1) It is very likely that non-metal tools persisted for a long time after the advent of iron and bronze.
Flint is actually a pretty good material for arrowheads and other small cutting tools as it can take an extremely sharp cutting edge (indeed obsidian is used even now for specialist surgical tools for eye surgery etc) and unless you are trying to penetrate armour its brittleness is not a major drawback.
Flint also has the advantage that as long as you can get the raw material all you need to make it is skilled labour. Unlike iron smelting you don;t need any sort of industrial infrastructure and knapping tools can be carried in a pocket. Clearly this is a big plus for small communities of semi-nomadic hunter gatherers.

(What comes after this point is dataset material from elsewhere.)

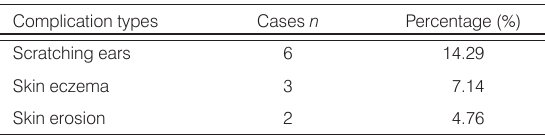
Table 2. Complications observed during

The big advantage of metalworking is that once you have the facilities set up and a ready supply of the raw material you can manufacture tools fairly quickly and in quantity. This means that any sort of metalworking is inherently leaning towards a trade based economy based around a more settled community.

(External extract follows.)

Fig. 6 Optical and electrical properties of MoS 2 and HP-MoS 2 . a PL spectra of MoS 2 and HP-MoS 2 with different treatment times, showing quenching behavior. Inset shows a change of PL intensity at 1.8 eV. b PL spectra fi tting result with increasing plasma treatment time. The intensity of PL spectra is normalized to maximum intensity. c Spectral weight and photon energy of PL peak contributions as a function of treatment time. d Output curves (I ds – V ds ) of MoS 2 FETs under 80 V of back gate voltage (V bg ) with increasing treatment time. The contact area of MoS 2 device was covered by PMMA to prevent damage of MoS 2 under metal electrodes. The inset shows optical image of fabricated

It is also important to bear in in mind that the iron of the iron age is not remotely the same thing as modern steel and primitive wrought iron is in many ways inferior to bronze as a material for tools and the ability to produce steel would have been almost magical and certainly not a technology which would proliferate very quickly.
Equally while the best flit tools are works of great craftsmanship it is also true that you can just smash a flint with a rock and get a load of usable sharp edges.
Having said that wrought iron has some significant advantages in that it is a very versatile material and can be used for nails, wheel rims, cooking pots, buckles agricultural tools etc etc so once a community starts to rely on iron for these more domestic applications it makes economic sense to phase out flint knapping and consolidate toolmaking with the blacksmith.
Iron also has the advantage over bronze that in many areas (eg central Britain and Scandinavia) there were abundant supplies of good quality iron ore near the surface and plenty of forests of fuel to smelt it as well as clay and limestone for smelting as opposed to bronze which even now is very expensive as supplies of copper and especially tin are less abundant and harder to get at.